Ella cerró los ojos incómoda ante ese tipo de vocabulario al que no estaba acostumbrada.

—Bien…

—Eva es una muchacha que ha aprendido algo de castellano y supongo que algunas palabras de catalán, pero en conjunto muy poco. Explíqueme cómo se entendieron.

—En francés. Lo aprendió en la clínica mental gracias a una compañera.

—O sea, que pudieron hablar con cierta naturalidad…

—Sí.

—Cuénteme todo lo que le dijo.

Ella habló sin reservarse nada.
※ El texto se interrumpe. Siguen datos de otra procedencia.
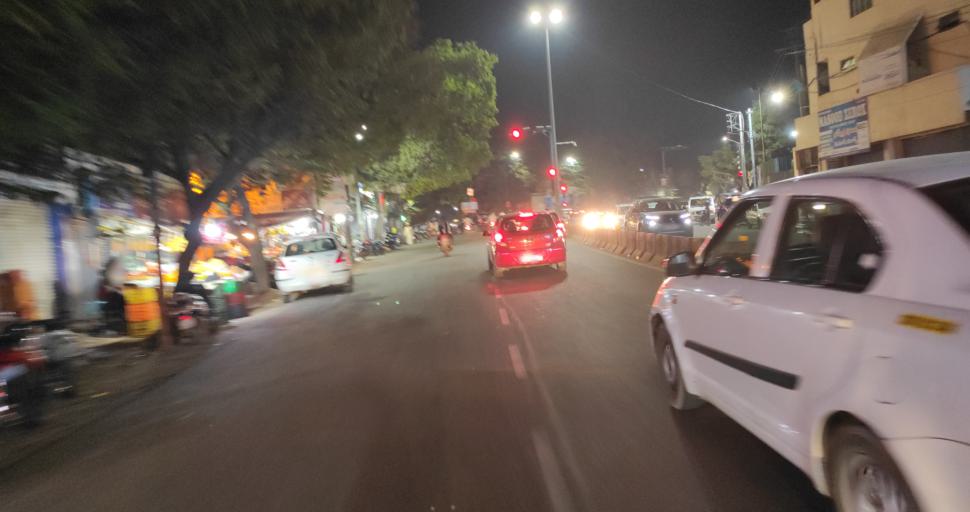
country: IN
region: Telangana
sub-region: Rangareddi
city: Gaddi Annaram
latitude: 17.3634
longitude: 78.5032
Contó a Méndez todo lo que sabía sobre Eva Ostrova, todas las conversaciones que habían tenido junto al diminuto balcón, sin que la Patri entendiera sus palabras.

Méndez asintió con un movimiento de cabeza.

—Aproximadamente es lo mismo que sabía yo —dijo—. Ya era hora de que obrásemos conjuntamente.

—Sé algo más —susurró Mónica—. Eva Ostrova es más peligrosa de lo que parece. Ya no cree en nada, o mejor dicho, solo cree en la venganza.

—Lo entiendo muy bien.

—De niña fue violada. En la clínica mental supongo que fue violada y en España ha sido violada. No ha encontrado más amigos que una vieja desvalida como la Patri y un perro abandonado junto al que durmió toda una noche. Es como una pobre bestia que muerde para que no la maten. Si en un momento hace falta sentir piedad, ella no tendrá piedad. Además…

—¿Además qué…?

—Todos nacemos con una historia a las espaldas y la suya está llena de antepasados que vivieron episodios de crueldad: el exterminio de poblaciones enteras cuando los alemanes fueron los amos de Ucrania y las inevitables reacciones de venganza que despertaron. Si le sirve de ejemplo, le diré que a Eva, en lugar de contarle cuentos infantiles, le relataban cómo colgaban vivos de ganchos de carniceros a los alemanes que tanto los habían hecho sufrir hasta verlos morir. Su idea del ser humano es muy diferente a la suya o a la mía. No es extraño que acabara en una clínica mental —Mónica hizo una pausa para tragar saliva—. En un mundo donde no hay piedad, ella tampoco tendrá nunca piedad.